◆ **Materials provided**:

________________________

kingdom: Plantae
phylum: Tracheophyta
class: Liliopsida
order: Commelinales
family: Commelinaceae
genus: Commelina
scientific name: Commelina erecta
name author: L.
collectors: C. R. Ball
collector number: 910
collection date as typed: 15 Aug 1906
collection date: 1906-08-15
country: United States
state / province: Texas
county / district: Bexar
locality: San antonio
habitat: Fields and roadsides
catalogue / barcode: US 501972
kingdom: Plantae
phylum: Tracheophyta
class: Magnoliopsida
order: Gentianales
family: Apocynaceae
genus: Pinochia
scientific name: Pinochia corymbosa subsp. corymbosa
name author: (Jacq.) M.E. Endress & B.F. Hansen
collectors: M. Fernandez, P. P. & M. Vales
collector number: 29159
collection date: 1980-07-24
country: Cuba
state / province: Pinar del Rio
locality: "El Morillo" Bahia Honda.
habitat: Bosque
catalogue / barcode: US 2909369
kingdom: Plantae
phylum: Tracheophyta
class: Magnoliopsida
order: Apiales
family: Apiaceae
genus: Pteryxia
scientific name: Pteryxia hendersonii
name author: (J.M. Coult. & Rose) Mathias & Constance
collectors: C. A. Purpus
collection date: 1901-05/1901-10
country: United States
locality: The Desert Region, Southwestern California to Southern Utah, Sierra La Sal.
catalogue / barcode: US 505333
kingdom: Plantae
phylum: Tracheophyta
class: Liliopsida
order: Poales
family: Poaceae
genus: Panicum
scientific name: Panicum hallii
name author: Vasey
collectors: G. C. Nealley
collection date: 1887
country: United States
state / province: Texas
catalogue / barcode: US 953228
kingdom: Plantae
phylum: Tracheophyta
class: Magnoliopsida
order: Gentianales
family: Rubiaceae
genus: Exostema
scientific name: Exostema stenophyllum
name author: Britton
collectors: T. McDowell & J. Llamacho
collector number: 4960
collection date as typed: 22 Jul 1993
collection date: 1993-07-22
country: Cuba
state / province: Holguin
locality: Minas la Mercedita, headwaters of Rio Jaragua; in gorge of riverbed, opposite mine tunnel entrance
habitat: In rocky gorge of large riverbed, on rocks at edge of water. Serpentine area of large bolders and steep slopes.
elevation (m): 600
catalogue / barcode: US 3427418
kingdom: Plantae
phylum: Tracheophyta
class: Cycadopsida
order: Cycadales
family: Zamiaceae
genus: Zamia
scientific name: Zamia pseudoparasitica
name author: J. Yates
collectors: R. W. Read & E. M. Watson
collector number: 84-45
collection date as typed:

________________________

◆ **Exercise task**:
Copy every line of the entries above character for character, with no changes.

◆ **Response to this task**:
kingdom: Plantae
phylum: Tracheophyta
class: Liliopsida
order: Commelinales
family: Commelinaceae
genus: Commelina
scientific name: Commelina erecta
name author: L.
collectors: C. R. Ball
collector number: 910
collection date as typed: 15 Aug 1906
collection date: 1906-08-15
country: United States
state / province: Texas
county / district: Bexar
locality: San antonio
habitat: Fields and roadsides
catalogue / barcode: US 501972
kingdom: Plantae
phylum: Tracheophyta
class: Magnoliopsida
order: Gentianales
family: Apocynaceae
genus: Pinochia
scientific name: Pinochia corymbosa subsp. corymbosa
name author: (Jacq.) M.E. Endress & B.F. Hansen
collectors: M. Fernandez, P. P. & M. Vales
collector number: 29159
collection date: 1980-07-24
country: Cuba
state / province: Pinar del Rio
locality: "El Morillo" Bahia Honda.
habitat: Bosque
catalogue / barcode: US 2909369
kingdom: Plantae
phylum: Tracheophyta
class: Magnoliopsida
order: Apiales
family: Apiaceae
genus: Pteryxia
scientific name: Pteryxia hendersonii
name author: (J.M. Coult. & Rose) Mathias & Constance
collectors: C. A. Purpus
collection date: 1901-05/1901-10
country: United States
locality: The Desert Region, Southwestern California to Southern Utah, Sierra La Sal.
catalogue / barcode: US 505333
kingdom: Plantae
phylum: Tracheophyta
class: Liliopsida
order: Poales
family: Poaceae
genus: Panicum
scientific name: Panicum hallii
name author: Vasey
collectors: G. C. Nealley
collection date: 1887
country: United States
state / province: Texas
catalogue / barcode: US 953228
kingdom: Plantae
phylum: Tracheophyta
class: Magnoliopsida
order: Gentianales
family: Rubiaceae
genus: Exostema
scientific name: Exostema stenophyllum
name author: Britton
collectors: T. McDowell & J. Llamacho
collector number: 4960
collection date as typed: 22 Jul 1993
collection date: 1993-07-22
country: Cuba
state / province: Holguin
locality: Minas la Mercedita, headwaters of Rio Jaragua; in gorge of riverbed, opposite mine tunnel entrance
habitat: In rocky gorge of large riverbed, on rocks at edge of water. Serpentine area of large bolders and steep slopes.
elevation (m): 600
catalogue / barcode: US 3427418
kingdom: Plantae
phylum: Tracheophyta
class: Cycadopsida
order: Cycadales
family: Zamiaceae
genus: Zamia
scientific name: Zamia pseudoparasitica
name author: J. Yates
collectors: R. W. Read & E. M. Watson
collector number: 84-45
collection date as typed:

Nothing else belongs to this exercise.